Extracted page text data:

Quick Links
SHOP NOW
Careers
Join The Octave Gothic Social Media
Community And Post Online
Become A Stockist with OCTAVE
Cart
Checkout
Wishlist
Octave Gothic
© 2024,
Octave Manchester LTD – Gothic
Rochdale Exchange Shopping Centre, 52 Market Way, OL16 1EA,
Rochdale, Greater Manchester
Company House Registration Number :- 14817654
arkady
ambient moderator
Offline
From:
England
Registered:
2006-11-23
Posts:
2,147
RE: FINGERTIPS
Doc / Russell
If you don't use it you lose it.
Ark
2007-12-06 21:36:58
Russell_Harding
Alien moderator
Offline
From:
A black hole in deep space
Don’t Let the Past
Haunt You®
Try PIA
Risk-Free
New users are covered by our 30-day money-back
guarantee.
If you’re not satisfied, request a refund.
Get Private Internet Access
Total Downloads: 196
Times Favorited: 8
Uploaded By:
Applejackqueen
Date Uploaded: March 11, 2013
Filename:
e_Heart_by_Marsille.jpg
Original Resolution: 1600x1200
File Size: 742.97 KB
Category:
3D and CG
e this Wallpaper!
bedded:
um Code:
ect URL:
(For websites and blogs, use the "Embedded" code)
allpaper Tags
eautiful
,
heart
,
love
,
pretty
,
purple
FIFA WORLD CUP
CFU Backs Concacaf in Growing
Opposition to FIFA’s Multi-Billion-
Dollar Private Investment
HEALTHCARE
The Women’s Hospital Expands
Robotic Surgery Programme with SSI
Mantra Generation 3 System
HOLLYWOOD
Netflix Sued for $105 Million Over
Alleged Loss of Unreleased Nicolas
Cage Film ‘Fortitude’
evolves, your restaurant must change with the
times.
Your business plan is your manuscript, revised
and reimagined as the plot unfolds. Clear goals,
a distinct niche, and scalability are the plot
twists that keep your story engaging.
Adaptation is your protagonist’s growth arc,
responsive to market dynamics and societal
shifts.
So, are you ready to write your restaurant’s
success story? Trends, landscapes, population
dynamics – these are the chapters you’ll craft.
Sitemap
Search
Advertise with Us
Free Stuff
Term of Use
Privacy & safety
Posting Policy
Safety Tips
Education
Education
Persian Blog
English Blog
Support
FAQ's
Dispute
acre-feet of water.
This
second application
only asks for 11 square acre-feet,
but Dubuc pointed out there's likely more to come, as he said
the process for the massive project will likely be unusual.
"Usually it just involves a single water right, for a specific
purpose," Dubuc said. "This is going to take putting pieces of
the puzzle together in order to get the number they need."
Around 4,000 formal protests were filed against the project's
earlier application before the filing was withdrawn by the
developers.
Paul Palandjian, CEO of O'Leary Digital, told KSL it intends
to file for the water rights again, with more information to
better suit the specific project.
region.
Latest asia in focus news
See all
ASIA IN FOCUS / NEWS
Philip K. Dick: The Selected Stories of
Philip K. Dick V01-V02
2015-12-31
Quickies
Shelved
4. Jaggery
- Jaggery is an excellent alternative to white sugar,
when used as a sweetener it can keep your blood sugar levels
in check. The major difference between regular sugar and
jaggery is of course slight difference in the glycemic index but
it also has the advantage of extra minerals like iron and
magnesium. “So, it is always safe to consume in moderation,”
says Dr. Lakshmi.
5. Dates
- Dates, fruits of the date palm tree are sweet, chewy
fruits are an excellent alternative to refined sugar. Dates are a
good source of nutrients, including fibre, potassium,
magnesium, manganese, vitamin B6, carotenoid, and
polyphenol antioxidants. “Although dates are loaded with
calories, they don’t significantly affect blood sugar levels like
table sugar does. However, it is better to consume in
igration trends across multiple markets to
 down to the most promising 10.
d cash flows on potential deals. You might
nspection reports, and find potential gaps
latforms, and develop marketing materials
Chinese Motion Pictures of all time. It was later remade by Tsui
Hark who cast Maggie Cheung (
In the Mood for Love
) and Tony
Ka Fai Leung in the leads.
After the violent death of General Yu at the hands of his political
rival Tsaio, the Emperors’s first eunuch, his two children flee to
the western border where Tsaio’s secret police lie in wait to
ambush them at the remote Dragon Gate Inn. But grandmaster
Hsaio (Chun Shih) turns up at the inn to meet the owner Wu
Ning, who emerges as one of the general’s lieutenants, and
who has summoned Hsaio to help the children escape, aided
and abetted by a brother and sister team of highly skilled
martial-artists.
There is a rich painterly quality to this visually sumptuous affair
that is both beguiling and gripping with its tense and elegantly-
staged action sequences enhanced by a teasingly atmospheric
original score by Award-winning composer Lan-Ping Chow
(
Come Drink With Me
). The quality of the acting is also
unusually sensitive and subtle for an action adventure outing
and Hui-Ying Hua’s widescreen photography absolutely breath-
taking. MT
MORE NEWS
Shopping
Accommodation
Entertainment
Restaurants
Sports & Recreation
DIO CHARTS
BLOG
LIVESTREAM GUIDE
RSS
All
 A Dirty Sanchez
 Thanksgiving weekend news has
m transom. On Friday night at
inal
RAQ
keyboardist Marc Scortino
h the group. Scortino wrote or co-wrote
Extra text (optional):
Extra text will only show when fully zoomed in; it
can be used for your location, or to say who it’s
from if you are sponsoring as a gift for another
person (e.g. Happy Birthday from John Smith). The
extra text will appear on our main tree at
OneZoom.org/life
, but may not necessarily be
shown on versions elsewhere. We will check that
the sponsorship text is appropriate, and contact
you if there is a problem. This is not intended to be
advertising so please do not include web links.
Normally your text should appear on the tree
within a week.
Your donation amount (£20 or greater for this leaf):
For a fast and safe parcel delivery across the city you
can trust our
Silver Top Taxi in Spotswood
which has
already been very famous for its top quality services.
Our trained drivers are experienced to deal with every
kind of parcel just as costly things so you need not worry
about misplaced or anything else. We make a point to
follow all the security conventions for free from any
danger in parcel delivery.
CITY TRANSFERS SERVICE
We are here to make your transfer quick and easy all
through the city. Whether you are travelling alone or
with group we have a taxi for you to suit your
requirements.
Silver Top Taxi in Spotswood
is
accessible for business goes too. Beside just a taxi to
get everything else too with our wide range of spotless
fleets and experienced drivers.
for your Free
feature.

• **Action item**
Format every line of text in the items above as a JSON list of strings, with one string per line and no blank lines.

• **Solved problem**
[
  "Quick Links",
  "SHOP NOW",
  "Careers",
  "Join The Octave Gothic Social Media",
  "Community And Post Online",
  "Become A Stockist with OCTAVE",
  "Cart",
  "Checkout",
  "Wishlist",
  "Octave Gothic",
  "© 2024,",
  "Octave Manchester LTD – Gothic",
  "Rochdale Exchange Shopping Centre, 52 Market Way, OL16 1EA,",
  "Rochdale, Greater Manchester",
  "Company House Registration Number :- 14817654",
  "arkady",
  "ambient moderator",
  "Offline",
  "From:",
  "England",
  "Registered:",
  "2006-11-23",
  "Posts:",
  "2,147",
  "RE: FINGERTIPS",
  "Doc / Russell",
  "If you don't use it you lose it.",
  "Ark",
  "2007-12-06 21:36:58",
  "Russell_Harding",
  "Alien moderator",
  "Offline",
  "From:",
  "A black hole in deep space",
  "Don’t Let the Past",
  "Haunt You®",
  "Try PIA",
  "Risk-Free",
  "New users are covered by our 30-day money-back",
  "guarantee.",
  "If you’re not satisfied, request a refund.",
  "Get Private Internet Access",
  "Total Downloads: 196",
  "Times Favorited: 8",
  "Uploaded By:",
  "Applejackqueen",
  "Date Uploaded: March 11, 2013",
  "Filename:",
  "e_Heart_by_Marsille.jpg",
  "Original Resolution: 1600x1200",
  "File Size: 742.97 KB",
  "Category:",
  "3D and CG",
  "e this Wallpaper!",
  "bedded:",
  "um Code:",
  "ect URL:",
  "(For websites and blogs, use the \"Embedded\" code)",
  "allpaper Tags",
  "eautiful",
  ",",
  "heart",
  ",",
  "love",
  ",",
  "pretty",
  ",",
  "purple",
  "FIFA WORLD CUP",
  "CFU Backs Concacaf in Growing",
  "Opposition to FIFA’s Multi-Billion-",
  "Dollar Private Investment",
  "HEALTHCARE",
  "The Women’s Hospital Expands",
  "Robotic Surgery Programme with SSI",
  "Mantra Generation 3 System",
  "HOLLYWOOD",
  "Netflix Sued for $105 Million Over",
  "Alleged Loss of Unreleased Nicolas",
  "Cage Film ‘Fortitude’",
  "evolves, your restaurant must change with the",
  "times.",
  "Your business plan is your manuscript, revised",
  "and reimagined as the plot unfolds. Clear goals,",
  "a distinct niche, and scalability are the plot",
  "twists that keep your story engaging.",
  "Adaptation is your protagonist’s growth arc,",
  "responsive to market dynamics and societal",
  "shifts.",
  "So, are you ready to write your restaurant’s",
  "success story? Trends, landscapes, population",
  "dynamics – these are the chapters you’ll craft.",
  "Sitemap",
  "Search",
  "Advertise with Us",
  "Free Stuff",
  "Term of Use",
  "Privacy & safety",
  "Posting Policy",
  "Safety Tips",
  "Education",
  "Education",
  "Persian Blog",
  "English Blog",
  "Support",
  "FAQ's",
  "Dispute",
  "acre-feet of water.",
  "This",
  "second application",
  "only asks for 11 square acre-feet,",
  "but Dubuc pointed out there's likely more to come, as he said",
  "the process for the massive project will likely be unusual.",
  "\"Usually it just involves a single water right, for a specific",
  "purpose,\" Dubuc said. \"This is going to take putting pieces of",
  "the puzzle together in order to get the number they need.\"",
  "Around 4,000 formal protests were filed against the project's",
  "earlier application before the filing was withdrawn by the",
  "developers.",
  "Paul Palandjian, CEO of O'Leary Digital, told KSL it intends",
  "to file for the water rights again, with more information to",
  "better suit the specific project.",
  "region.",
  "Latest asia in focus news",
  "See all",
  "ASIA IN FOCUS / NEWS",
  "Philip K. Dick: The Selected Stories of",
  "Philip K. Dick V01-V02",
  "2015-12-31",
  "Quickies",
  "Shelved",
  "4. Jaggery",
  "- Jaggery is an excellent alternative to white sugar,",
  "when used as a sweetener it can keep your blood sugar levels",
  "in check. The major difference between regular sugar and",
  "jaggery is of course slight difference in the glycemic index but",
  "it also has the advantage of extra minerals like iron and",
  "magnesium. “So, it is always safe to consume in moderation,”",
  "says Dr. Lakshmi.",
  "5. Dates",
  "- Dates, fruits of the date palm tree are sweet, chewy",
  "fruits are an excellent alternative to refined sugar. Dates are a",
  "good source of nutrients, including fibre, potassium,",
  "magnesium, manganese, vitamin B6, carotenoid, and",
  "polyphenol antioxidants. “Although dates are loaded with",
  "calories, they don’t significantly affect blood sugar levels like",
  "table sugar does. However, it is better to consume in",
  "igration trends across multiple markets to",
  " down to the most promising 10.",
  "d cash flows on potential deals. You might",
  "nspection reports, and find potential gaps",
  "latforms, and develop marketing materials",
  "Chinese Motion Pictures of all time. It was later remade by Tsui",
  "Hark who cast Maggie Cheung (",
  "In the Mood for Love",
  ") and Tony",
  "Ka Fai Leung in the leads.",
  "After the violent death of General Yu at the hands of his political",
  "rival Tsaio, the Emperors’s first eunuch, his two children flee to",
  "the western border where Tsaio’s secret police lie in wait to",
  "ambush them at the remote Dragon Gate Inn. But grandmaster",
  "Hsaio (Chun Shih) turns up at the inn to meet the owner Wu",
  "Ning, who emerges as one of the general’s lieutenants, and",
  "who has summoned Hsaio to help the children escape, aided",
  "and abetted by a brother and sister team of highly skilled",
  "martial-artists.",
  "There is a rich painterly quality to this visually sumptuous affair",
  "that is both beguiling and gripping with its tense and elegantly-",
  "staged action sequences enhanced by a teasingly atmospheric",
  "original score by Award-winning composer Lan-Ping Chow",
  "(",
  "Come Drink With Me",
  "). The quality of the acting is also",
  "unusually sensitive and subtle for an action adventure outing",
  "and Hui-Ying Hua’s widescreen photography absolutely breath-",
  "taking. MT",
  "MORE NEWS",
  "Shopping",
  "Accommodation",
  "Entertainment",
  "Restaurants",
  "Sports & Recreation",
  "DIO CHARTS",
  "BLOG",
  "LIVESTREAM GUIDE",
  "RSS",
  "All",
  " A Dirty Sanchez",
  " Thanksgiving weekend news has",
  "m transom. On Friday night at",
  "inal",
  "RAQ",
  "keyboardist Marc Scortino",
  "h the group. Scortino wrote or co-wrote",
  "Extra text (optional):",
  "Extra text will only show when fully zoomed in; it",
  "can be used for your location, or to say who it’s",
  "from if you are sponsoring as a gift for another",
  "person (e.g. Happy Birthday from John Smith). The",
  "extra text will appear on our main tree at",
  "OneZoom.org/life",
  ", but may not necessarily be",
  "shown on versions elsewhere. We will check that",
  "the sponsorship text is appropriate, and contact",
  "you if there is a problem. This is not intended to be",
  "advertising so please do not include web links.",
  "Normally your text should appear on the tree",
  "within a week.",
  "Your donation amount (£20 or greater for this leaf):",
  "For a fast and safe parcel delivery across the city you",
  "can trust our",
  "Silver Top Taxi in Spotswood",
  "which has",
  "already been very famous for its top quality services.",
  "Our trained drivers are experienced to deal with every",
  "kind of parcel just as costly things so you need not worry",
  "about misplaced or anything else. We make a point to",
  "follow all the security conventions for free from any",
  "danger in parcel delivery.",
  "CITY TRANSFERS SERVICE",
  "We are here to make your transfer quick and easy all",
  "through the city. Whether you are travelling alone or",
  "with group we have a taxi for you to suit your",
  "requirements.",
  "Silver Top Taxi in Spotswood",
  "is",
  "accessible for business goes too. Beside just a taxi to",
  "get everything else too with our wide range of spotless",
  "fleets and experienced drivers.",
  "for your Free",
  "feature."
]